Aliya İzzetbegoviç vefatının 13. yılında anıldı
Bosna Hersek`in ilk Cumhurbaşkanı Aliya İzzetbegoviç, vefatının 13. yılında İstanbul`da anıldı.
İstanbul Büyükşehir Belediyesi (İBB) Kültür Daire Başkanlığı Kültürel Etkinlikler Müdürlüğü ve Türkiye Yazarlar Birliği (TYB) İstanbul Şubesi'nin düzenlediği etkinlik, Kızlarağası Medresesi'nde gerçekleştirildi.
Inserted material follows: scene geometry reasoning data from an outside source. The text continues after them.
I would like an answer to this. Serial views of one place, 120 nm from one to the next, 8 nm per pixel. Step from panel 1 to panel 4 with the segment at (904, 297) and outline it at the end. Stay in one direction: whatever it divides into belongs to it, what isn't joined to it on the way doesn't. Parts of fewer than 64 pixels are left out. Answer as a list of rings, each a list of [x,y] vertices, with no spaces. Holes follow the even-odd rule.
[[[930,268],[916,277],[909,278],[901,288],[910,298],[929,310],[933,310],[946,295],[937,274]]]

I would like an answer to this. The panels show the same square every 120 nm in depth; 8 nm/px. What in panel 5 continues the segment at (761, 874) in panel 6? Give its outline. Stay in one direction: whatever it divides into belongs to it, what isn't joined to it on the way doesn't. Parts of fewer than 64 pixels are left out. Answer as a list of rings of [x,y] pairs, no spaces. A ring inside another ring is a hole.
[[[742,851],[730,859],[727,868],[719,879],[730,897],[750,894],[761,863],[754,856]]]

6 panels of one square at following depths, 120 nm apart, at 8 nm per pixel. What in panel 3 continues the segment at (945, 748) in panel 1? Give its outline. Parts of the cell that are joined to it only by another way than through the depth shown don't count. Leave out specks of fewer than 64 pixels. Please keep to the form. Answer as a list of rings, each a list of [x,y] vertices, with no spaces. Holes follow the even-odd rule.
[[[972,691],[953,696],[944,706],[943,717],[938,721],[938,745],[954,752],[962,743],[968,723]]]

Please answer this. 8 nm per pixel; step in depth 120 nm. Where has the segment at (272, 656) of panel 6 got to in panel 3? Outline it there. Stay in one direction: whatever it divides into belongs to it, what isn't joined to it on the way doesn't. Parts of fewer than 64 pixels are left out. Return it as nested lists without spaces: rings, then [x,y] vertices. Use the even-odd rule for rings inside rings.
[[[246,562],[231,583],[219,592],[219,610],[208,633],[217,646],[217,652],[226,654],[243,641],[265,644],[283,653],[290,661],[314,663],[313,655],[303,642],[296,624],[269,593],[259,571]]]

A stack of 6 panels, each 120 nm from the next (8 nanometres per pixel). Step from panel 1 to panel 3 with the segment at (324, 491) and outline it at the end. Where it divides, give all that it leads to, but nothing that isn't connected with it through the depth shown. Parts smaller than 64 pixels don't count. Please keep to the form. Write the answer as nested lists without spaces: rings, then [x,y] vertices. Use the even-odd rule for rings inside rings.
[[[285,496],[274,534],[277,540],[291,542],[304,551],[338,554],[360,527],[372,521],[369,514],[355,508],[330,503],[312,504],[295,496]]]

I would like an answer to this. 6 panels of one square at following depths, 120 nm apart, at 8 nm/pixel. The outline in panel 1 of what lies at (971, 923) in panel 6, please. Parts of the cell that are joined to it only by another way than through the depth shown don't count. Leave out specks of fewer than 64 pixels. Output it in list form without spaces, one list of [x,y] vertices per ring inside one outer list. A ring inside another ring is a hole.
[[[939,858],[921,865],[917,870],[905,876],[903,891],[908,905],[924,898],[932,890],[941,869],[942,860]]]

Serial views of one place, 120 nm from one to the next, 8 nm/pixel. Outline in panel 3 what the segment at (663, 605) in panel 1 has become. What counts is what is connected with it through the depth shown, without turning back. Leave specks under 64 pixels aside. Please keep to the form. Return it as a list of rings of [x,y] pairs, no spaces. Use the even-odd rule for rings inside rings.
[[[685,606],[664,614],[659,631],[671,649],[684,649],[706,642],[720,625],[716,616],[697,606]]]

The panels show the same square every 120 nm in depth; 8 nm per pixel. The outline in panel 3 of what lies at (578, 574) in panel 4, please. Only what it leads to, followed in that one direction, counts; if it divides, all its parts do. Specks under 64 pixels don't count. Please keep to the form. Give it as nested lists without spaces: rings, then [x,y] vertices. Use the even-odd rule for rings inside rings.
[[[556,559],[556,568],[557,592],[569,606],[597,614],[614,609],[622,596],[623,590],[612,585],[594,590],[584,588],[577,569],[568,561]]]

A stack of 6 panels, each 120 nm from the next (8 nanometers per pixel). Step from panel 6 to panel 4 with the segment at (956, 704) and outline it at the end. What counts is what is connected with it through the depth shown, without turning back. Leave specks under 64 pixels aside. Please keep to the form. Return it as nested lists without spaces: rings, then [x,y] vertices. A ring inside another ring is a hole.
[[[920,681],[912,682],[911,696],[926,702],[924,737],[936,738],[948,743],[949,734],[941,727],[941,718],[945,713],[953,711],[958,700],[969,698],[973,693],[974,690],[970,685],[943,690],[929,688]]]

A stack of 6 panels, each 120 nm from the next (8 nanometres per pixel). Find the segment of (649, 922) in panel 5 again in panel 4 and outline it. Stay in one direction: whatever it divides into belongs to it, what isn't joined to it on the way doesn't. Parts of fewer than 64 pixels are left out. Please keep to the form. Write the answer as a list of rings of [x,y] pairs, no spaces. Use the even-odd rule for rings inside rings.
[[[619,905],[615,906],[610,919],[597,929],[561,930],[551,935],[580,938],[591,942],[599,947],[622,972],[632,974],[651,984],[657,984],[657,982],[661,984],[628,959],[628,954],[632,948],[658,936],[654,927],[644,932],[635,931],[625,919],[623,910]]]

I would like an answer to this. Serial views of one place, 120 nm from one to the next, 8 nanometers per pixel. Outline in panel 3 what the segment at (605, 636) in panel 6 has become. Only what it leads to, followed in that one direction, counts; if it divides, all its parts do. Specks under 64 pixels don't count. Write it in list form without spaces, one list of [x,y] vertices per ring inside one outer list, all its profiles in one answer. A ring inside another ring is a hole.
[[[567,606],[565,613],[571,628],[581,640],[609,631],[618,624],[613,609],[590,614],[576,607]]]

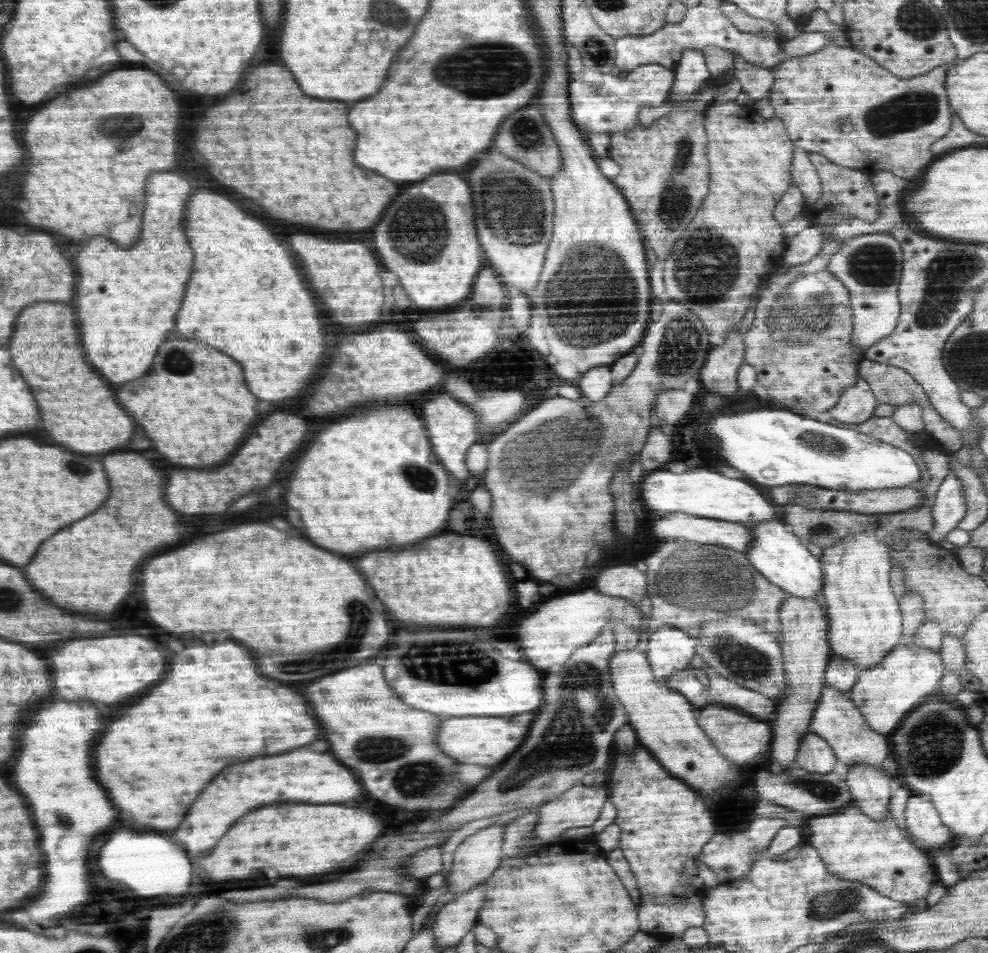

İzzetbegoviç, eski Bahçelievler Belediye Başkanı ve TYB Yönetim Kurulu Üyesi Muzaffer Doğan'ın moderatörlüğünde, eski AK Parti İstanbul Milletvekili Hüseyin Kansu, AK Parti İstanbul İl Başkanlığı Balkanlar ve Avrasya Komisyon Başkanı Ferudun Ay, İsmail Erdoğan ve eski AK Parti Sakarya Milletvekili Süleyman Gündüz'ün konuşmacı olduğu "Vefatının 13. Yılında Bilge Kral Aliya İzzetbegoviç" paneliyle anıldı.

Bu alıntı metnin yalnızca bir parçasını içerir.